Şu an geldiğimiz noktada toplam 6 adet avlu fikri üzerinde çalışıyoruz. Buna göre;
1. Avlu: Dört modülün eksiltilmesinden oluşan kare “avlu” (modüller B3, B4, C3 ve C4).
2. Avlu: Üç modülün eksiltilmesinden oluşan L tipi “avlu” (modüller C13, B14 ve C14).
3. Avlu: İki modülün eksiltilmesinden oluşan ve geçiş aksını dikey kesen “avlu” (B7 ve B8).
4. Avlu: İki modülün eksiltilmesinden oluşan ve geçiş aksını yatay kesen “avlu” (B16 ve C16).
5. Avlu: A1 modülünün eksiltilmesiyle oluşan ve kuzey tarafına bakan pencereleri gören “avlu.”
6. Avlu: Beş modülün eksiltilmesiyle oluşan ve güney tarafına bakan pencereleri gören “avlu” (A19, B19, C18, C19 ve D19).
“Atipik” modüllerden ikisini (aynı zamanda bir “selfie köşesi” veya bir tür “panoptikon” da sayılabilecek) bir “seyir terası” olarak ayırma düşüncesi var. Buna göre (plan ve kesitlerde gördüğümüz gibi) bir modülden (B17) tırmanmaya başlanan bir merdivenle bütün yapıyı gören bir noktaya çıkılıyor. Balkon görünümlü geniş bir sahanlığa (B18 ve B19’da) sahip olan bu noktadan bir başka merdivenle de C19’a inilebilir. (Elbette tersi bir rotayla C19’dan çıkıp B17’ye inmek de mümkün. Geniş sahanlık birden fazla kişinin duraklamasına ve geçişine de imkân tanıyabilecek şekilde düşünüldü.

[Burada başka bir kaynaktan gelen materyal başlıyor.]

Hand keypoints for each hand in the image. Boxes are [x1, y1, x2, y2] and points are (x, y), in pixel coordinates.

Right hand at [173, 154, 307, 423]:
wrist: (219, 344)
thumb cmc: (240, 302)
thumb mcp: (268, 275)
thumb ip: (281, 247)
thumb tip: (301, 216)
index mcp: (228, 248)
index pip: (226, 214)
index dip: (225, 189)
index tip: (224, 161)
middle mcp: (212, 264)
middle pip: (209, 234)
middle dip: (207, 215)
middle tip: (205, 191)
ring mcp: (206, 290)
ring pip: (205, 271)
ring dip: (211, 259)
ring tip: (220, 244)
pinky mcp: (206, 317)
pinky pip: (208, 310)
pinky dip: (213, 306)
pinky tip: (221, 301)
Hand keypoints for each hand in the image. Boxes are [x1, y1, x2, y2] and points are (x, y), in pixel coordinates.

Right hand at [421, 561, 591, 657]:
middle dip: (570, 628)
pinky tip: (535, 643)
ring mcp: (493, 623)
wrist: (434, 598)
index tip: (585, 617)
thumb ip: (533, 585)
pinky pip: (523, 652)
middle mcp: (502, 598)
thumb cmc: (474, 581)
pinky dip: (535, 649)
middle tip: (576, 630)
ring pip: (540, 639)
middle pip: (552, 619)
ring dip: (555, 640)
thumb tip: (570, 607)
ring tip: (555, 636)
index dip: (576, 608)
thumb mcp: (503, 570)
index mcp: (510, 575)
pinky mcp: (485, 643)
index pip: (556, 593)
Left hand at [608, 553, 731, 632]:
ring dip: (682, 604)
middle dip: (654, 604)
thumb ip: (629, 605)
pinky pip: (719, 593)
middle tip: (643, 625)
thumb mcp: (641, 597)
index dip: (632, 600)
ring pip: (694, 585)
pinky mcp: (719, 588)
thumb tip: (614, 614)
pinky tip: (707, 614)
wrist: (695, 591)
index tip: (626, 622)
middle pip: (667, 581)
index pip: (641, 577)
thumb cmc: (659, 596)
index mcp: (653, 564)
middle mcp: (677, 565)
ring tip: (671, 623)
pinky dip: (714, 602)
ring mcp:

Buradan tüm yapının fotoğrafını –denetlercesine veya merakla– çekmek mümkün olduğu gibi selfie çekerek kendi kendini denetlemek ve arşivlemek de mümkün. Mekânda genel olarak araştırmayı hedeflediğimiz erken modernizmin düzenleme yaklaşımlarıyla (yüksek tek bir noktadan bütün bir mekânı gözetleme fikri ile anıştırmayı düşündüğümüz) geç modernizmin daha karmaşık denetim mekanizmaları (izlenmek ve kayda geçirilmek yerine kendini kaydedip arşivleme hazzıyla anıştırmayı düşündüğümüz) bu “seyir terası”nda hem görünürlük kazanacaklar hem de etkileşime olabildiğince açık olacaklar ve çift yönlü bir deneyimin önünü açacaklar diye umut ediyoruz.